Does anyone have any suggestions on what could be causing this? 
I have tried 'forcing' beep codes by taking out all of the RAM, as well as trying the RAM sticks one at a time. I also have a speaker (tested) plugged into the motherboard, to listen for beeps. I have swapped-out the GPU for another - no change.
Unfortunately I don't have access to another AM3+ motherboard or another AM3+ CPU.
I'm totally stuck and would really appreciate some help. Thanks

Gigabyte GA-990XA-UD3
AMD FX-6100 Black Edition 3.3GHz
12GB (3 X 4GB) DDR3 1866MHZ
Seagate Barracuda Green 2TB SATA 6 Gb/s
Tagan BZ800 800W PSU


----------



## dai (Jul 2, 2004)

what video card

tagan is not a recommended brand

set it up out of the case on a piece of cardboard with
cpu
video
ram
speaker
and see if you get post
check you have the correct amount of standoffs no more no less
that they line up with the holes in the m/board
usually 9


----------



## waykanbake (Nov 21, 2011)

Nvidia GeForce 460 GTX (works in another system).
I have tried an out-of-the-case build - no POST.
What are standoffs btw?


----------



## loda117 (Aug 6, 2010)

If you are not getting any Beep codes, no POST, and no video 

motherboard not getting enough power 
CPU is not getting enough power 

Remove the Video card , RAM and anything else that is taking power 
boot the system see what you get 

AS dai stated above the power supply you are using is very cheap brand and might not be producing clean power for your system


----------



## [email protected] (Nov 16, 2004)

waykanbake said:


> Nvidia GeForce 460 GTX (works in another system).
> I have tried an out-of-the-case build - no POST.
> What are standoffs btw?


When you did the out-of-box, was it sitting on cardboard? Don't use the plastic bag it came in as that is conductive. Also, don't use the foam sheet that some of them come with either as that too is conductive.

The standoffs are metal usually but can be plastic: Standoffs

They support the mobo off the metal case and provide a grounding method that prevents static buildup. You need to use no more and no less then recommended by the mobo manufacturer.


----------



## Tyree (May 10, 2009)

Standoffs are the spacers that thread into the case and support the Mobo to prevent it shorting to the case.
Did you perform the bench test as described below?

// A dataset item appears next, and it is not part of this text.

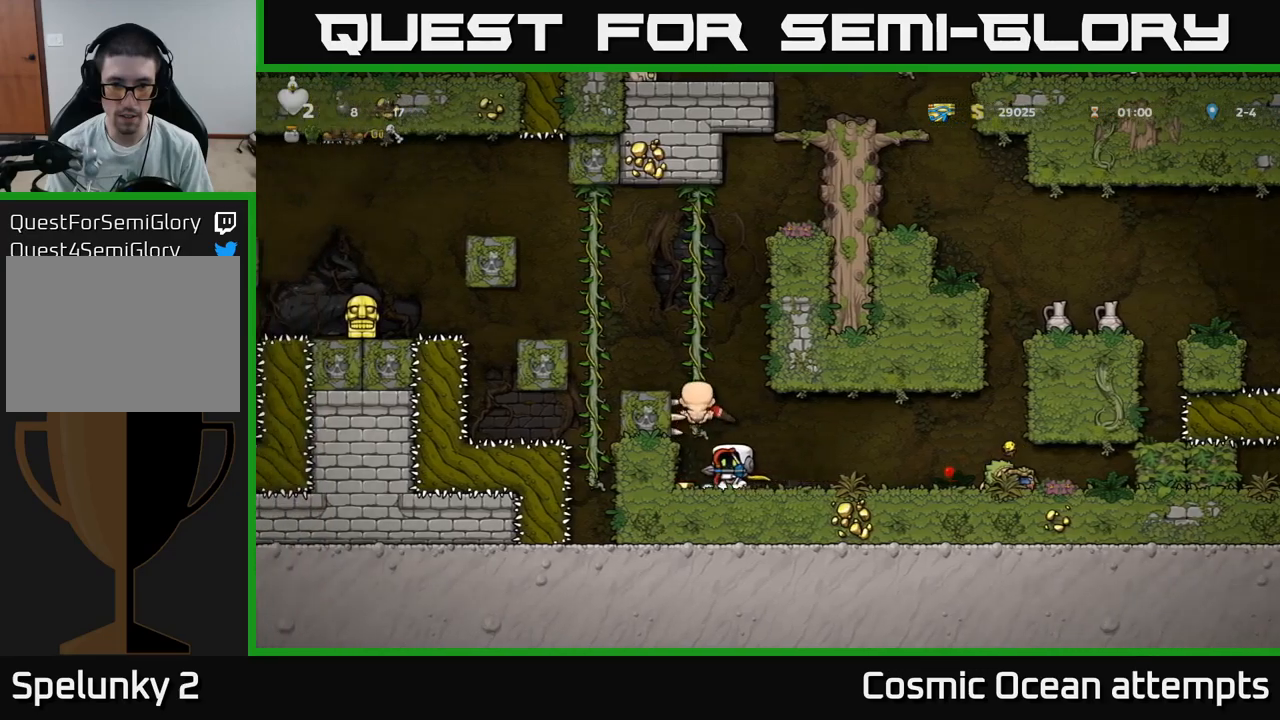
{"buttons": [], "left_stick": "center", "right_stick": "center", "events": [[133, "DPAD_RIGHT", "down"], [450, "DPAD_RIGHT", "up"]]}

Remove EVERYTHING from the case.
Set the motherboard on a non conductive surface. The motherboard box is perfect for this. DO NOT PLACE THE MOTHERBOARD ON THE STATIC BAG! It can actually conduct electricity! 
Install the CPU and heat sink. 
Install 1 stick of RAM.
Install the video card and attach the power supply connection(s) to the card if your card needs it.
Connect the monitor to the video card.
Connect the power supply to the motherboard with both the 24pin main ATX Power connection and the separate 4 or 8 pin power connection.
Connect power to the power supply.
Do NOT connect ANYTHING else. Make sure you have the power connector on the CPU fan connected.
Use a small screwdriver to momentarily short the power switch connector on the motherboard. Consult your motherboard manual to find which two pins connect to your case's power switch. Then touch both pins with a screwdriver to complete the circuit and boot the system.

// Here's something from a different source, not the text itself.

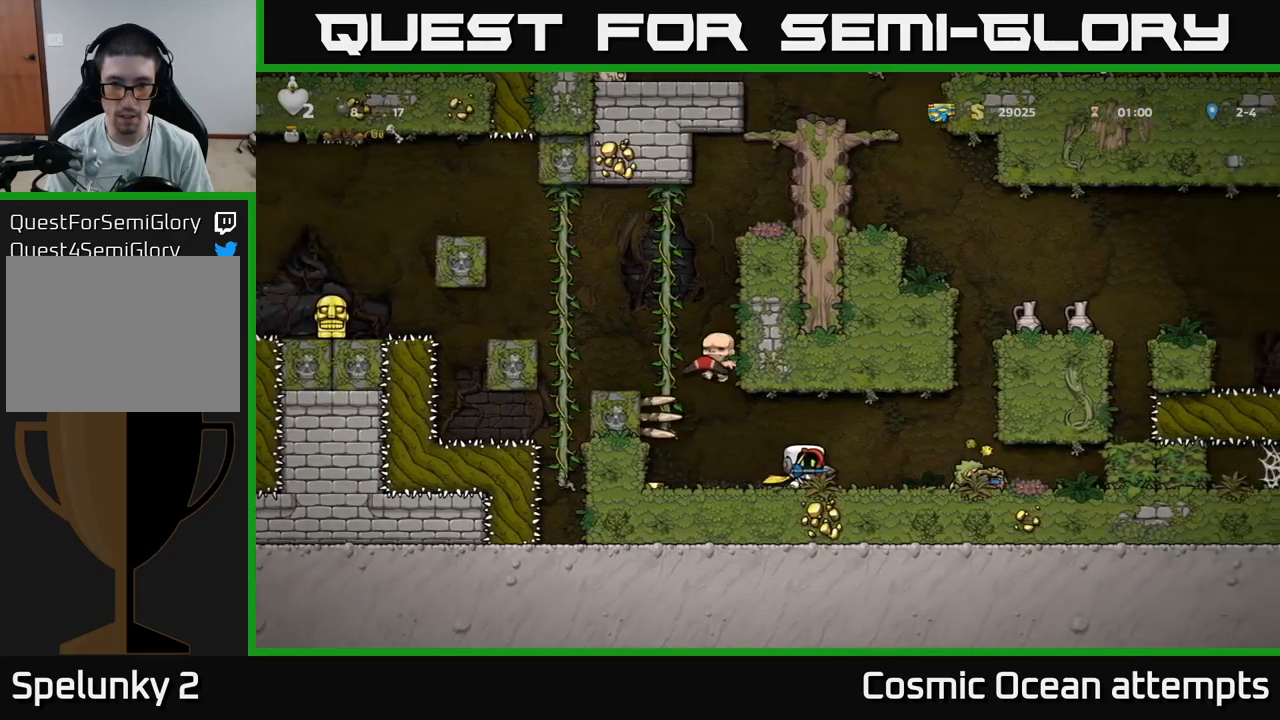
{"buttons": ["DPAD_LEFT"], "left_stick": "center", "right_stick": "center", "events": [[50, "X", "down"], [133, "X", "up"], [283, "DPAD_LEFT", "down"]]}
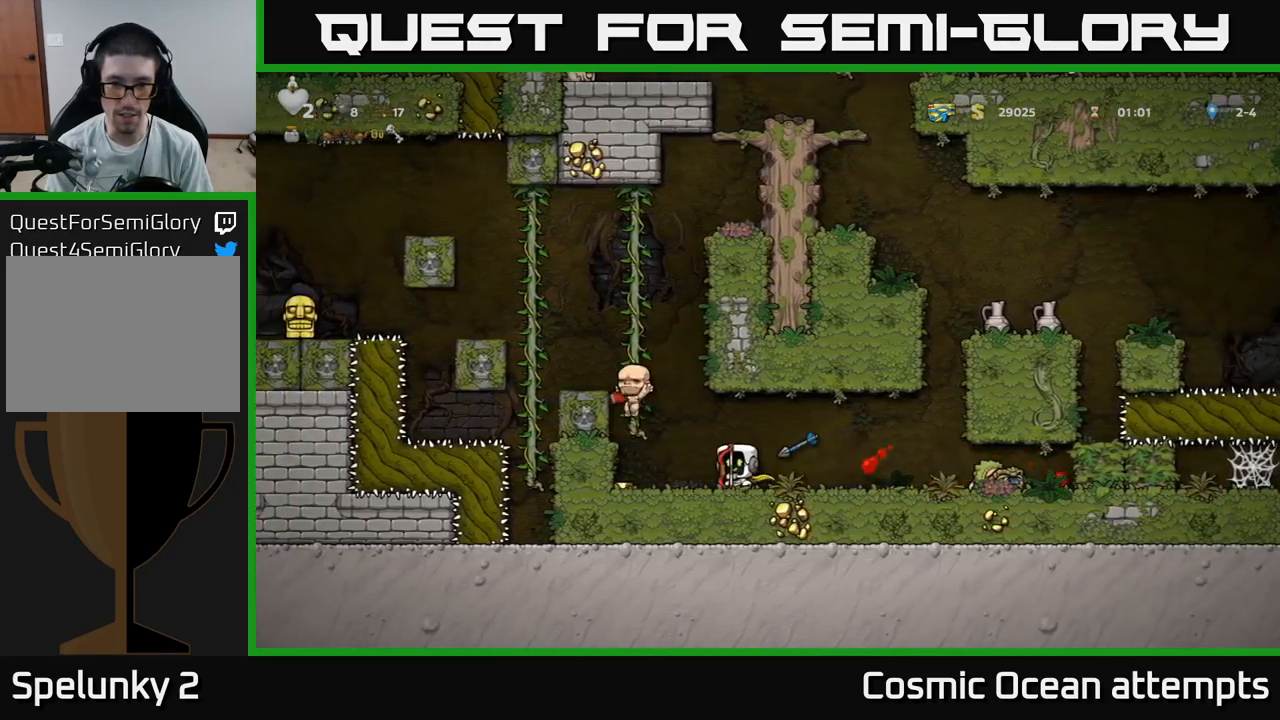
{"buttons": ["DPAD_RIGHT"], "left_stick": "center", "right_stick": "center", "events": [[250, "DPAD_LEFT", "up"], [283, "DPAD_RIGHT", "down"]]}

If all is well, it should power up and you should get a display. Then assemble the parts into the case and try again. If the system now fails to boot, you have a short in the case and need to recheck your motherboard standoffs.

If the system does not boot after this process, then you most likely have a faulty component. You'll need to swap parts, start with the power supply, until you determine what is defective. 

Note: Your Mobo is Dual Channel so using 3 RAM sticks will put you in Single Channel Mode and performance will be degraded. 2x4GB of RAM is more than sufficient.


----------



## waykanbake (Nov 21, 2011)

I never knew those wee brass spacers were called standoffs! Well, you learn something...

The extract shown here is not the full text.